The Importance of a Customized Funding Strategy
The ultimate goal when seeking funding is to create both a short and long-term funding strategy specifically catered to your business. Your business’s approach to funding will have variables that differ from other businesses. However, the basic principles of building a solid business credit profile can be the same.
Variables considered in the funding process often include:
- Business offerings or services
- Length of time in business
- Business owner credit profile
- Amount of needed funding
- Business industry
Every business is different in what they do, what they offer, and who the owners are. Length of time in business, type of business/industry, and the amount of funding you need will affect how we decide to proceed in your search to obtain funding.
Because self-awareness is key in the game of obtaining funding, a great starting point is to identify your current credit score and your available actions to build a more robust credit profile. For instance, if an owner has an 820 credit score, the approach will be vastly different than the approach for someone with a 600 credit score. A lower score will limit but not prevent you from a long-term strategy; it will only take a while longer. Some business owners will have to begin their strategy by simply cleaning up their personal credit profile.

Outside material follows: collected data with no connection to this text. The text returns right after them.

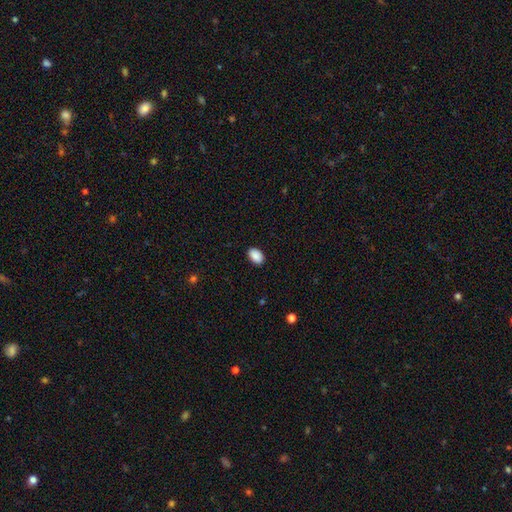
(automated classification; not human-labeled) Smooth or featured: smooth — 90% (star or artifact — 7%)
How rounded: in between — 88% (round — 11%)
Merging: none — 89% (minor disturbance — 8%)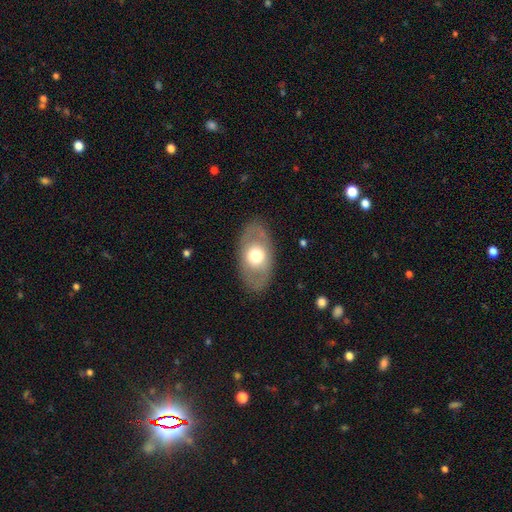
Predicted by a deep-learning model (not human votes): Morphology: type=smooth (50%); roundness=in between (86%); merging=none (83%).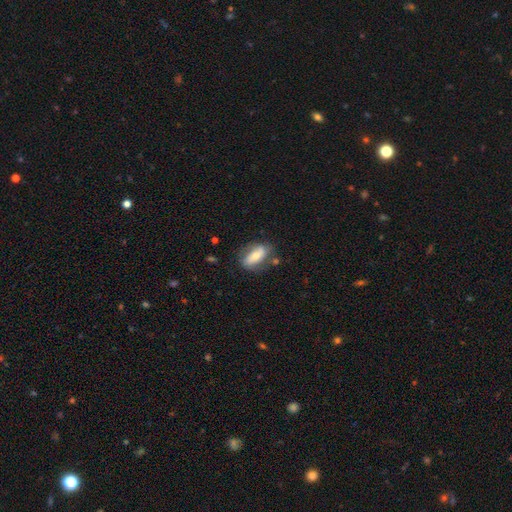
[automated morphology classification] smooth-or-featured: smooth: 55% | featured or disk: 38% | star or artifact: 7%
  how-rounded: in between: 83% | cigar-shaped: 12% | round: 5%
  merging: none: 69% | minor disturbance: 20% | major disturbance: 7% | merger: 4%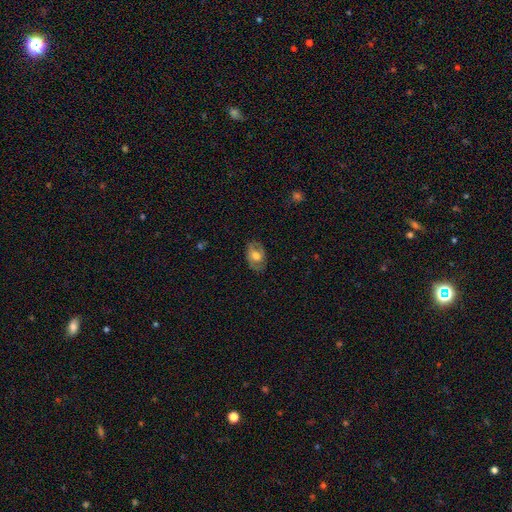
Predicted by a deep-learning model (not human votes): Smooth or featured? smooth (54%)
How rounded? in between (81%)
Merging? none (76%)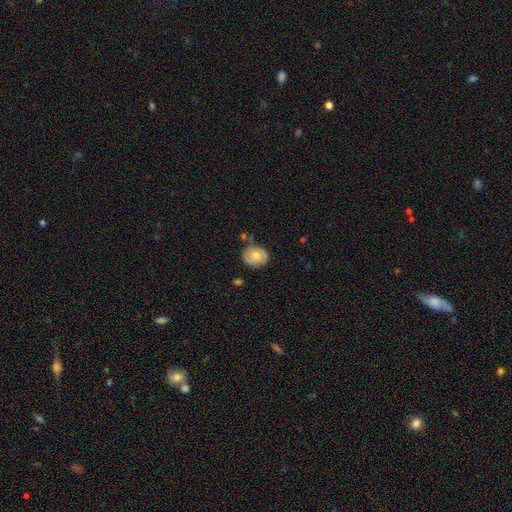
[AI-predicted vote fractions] Smooth or featured? Predicted: smooth (p=0.60). How rounded? Predicted: round (p=0.62). Merging? Predicted: none (p=0.68).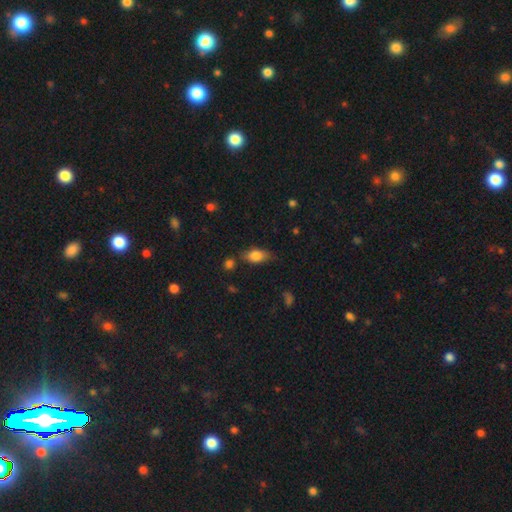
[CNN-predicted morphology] A smooth galaxy with no disk features (78%) that is in between round and cigar-shaped (85%). Merging: none (69%).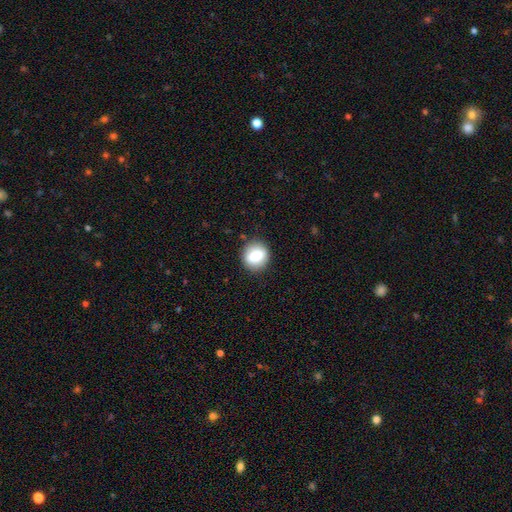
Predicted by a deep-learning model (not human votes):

Your specific funding strategy will also differ according to the revenue your business is bringing to the table. So, for example, if you’re beginning your funding strategy with $0 revenue, we can recommend different approaches than we would for a business with higher revenues for a starting point.
The two things to expect in every available funding approach are the necessity of time and patience.
You must have the patience to cultivate the contributing factors that create good creditworthiness. Your credit profile has to prove to lenders that your business is trustworthy. A good credit score will get you good short-term results, but all businesses have to work on their long-term plan. Always be taking small steps toward obtaining certain types of funding like stacking, loans, building credit lines, favorable relationships with banks, or small business loans.
People often wait to obtain a loan because they don’t want to pay interest on the loan when they’re not using the money, especially if it’s not a revolving line of credit. You must switch to the mindset of being a business owner that is constantly taking steps to have funding available when you need it most. The total amount can even sit in your checking account to bolster your average balances in the business checking account, which banks look at to qualify you for loans. As an added bonus, it builds your business credit profile.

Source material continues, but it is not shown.